### Work to do
Render the lines in the rows below as a Markdown table with the columns Number and Entry, starting at the line that contains "family: Nymphalidae" and ending at the last line of the rows. Number each line in order and leave out any blank lines.

[Rows from a dataset]
# # #

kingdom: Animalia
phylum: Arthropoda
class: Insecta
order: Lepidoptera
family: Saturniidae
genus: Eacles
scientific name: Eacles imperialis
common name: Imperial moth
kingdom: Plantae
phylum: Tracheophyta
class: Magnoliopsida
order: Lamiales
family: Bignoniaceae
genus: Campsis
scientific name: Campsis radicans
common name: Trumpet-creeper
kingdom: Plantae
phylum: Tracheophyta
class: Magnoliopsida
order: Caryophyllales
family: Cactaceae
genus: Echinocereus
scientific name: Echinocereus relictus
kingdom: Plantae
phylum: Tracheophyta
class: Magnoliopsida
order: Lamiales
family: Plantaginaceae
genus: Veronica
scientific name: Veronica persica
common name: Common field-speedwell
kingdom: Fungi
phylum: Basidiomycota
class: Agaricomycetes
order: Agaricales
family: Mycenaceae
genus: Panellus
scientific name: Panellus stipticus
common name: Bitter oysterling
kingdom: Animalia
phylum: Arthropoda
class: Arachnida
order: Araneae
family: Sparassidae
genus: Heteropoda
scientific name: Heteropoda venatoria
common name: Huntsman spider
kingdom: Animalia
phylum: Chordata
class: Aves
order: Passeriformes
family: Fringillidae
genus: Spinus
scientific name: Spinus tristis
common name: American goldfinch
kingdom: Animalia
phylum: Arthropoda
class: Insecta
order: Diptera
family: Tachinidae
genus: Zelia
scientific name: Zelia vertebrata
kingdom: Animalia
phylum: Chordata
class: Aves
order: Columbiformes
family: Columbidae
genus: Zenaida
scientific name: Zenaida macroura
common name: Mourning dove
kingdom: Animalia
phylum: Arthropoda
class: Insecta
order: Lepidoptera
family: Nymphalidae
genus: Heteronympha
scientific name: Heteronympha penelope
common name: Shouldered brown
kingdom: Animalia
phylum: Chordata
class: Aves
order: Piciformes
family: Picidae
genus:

# # #

### Output below
| Number | Entry |
|---|---|
| 1 | family: Nymphalidae |
| 2 | genus: Heteronympha |
| 3 | scientific name: Heteronympha penelope |
| 4 | common name: Shouldered brown |
| 5 | kingdom: Animalia |
| 6 | phylum: Chordata |
| 7 | class: Aves |
| 8 | order: Piciformes |
| 9 | family: Picidae |
| 10 | genus: |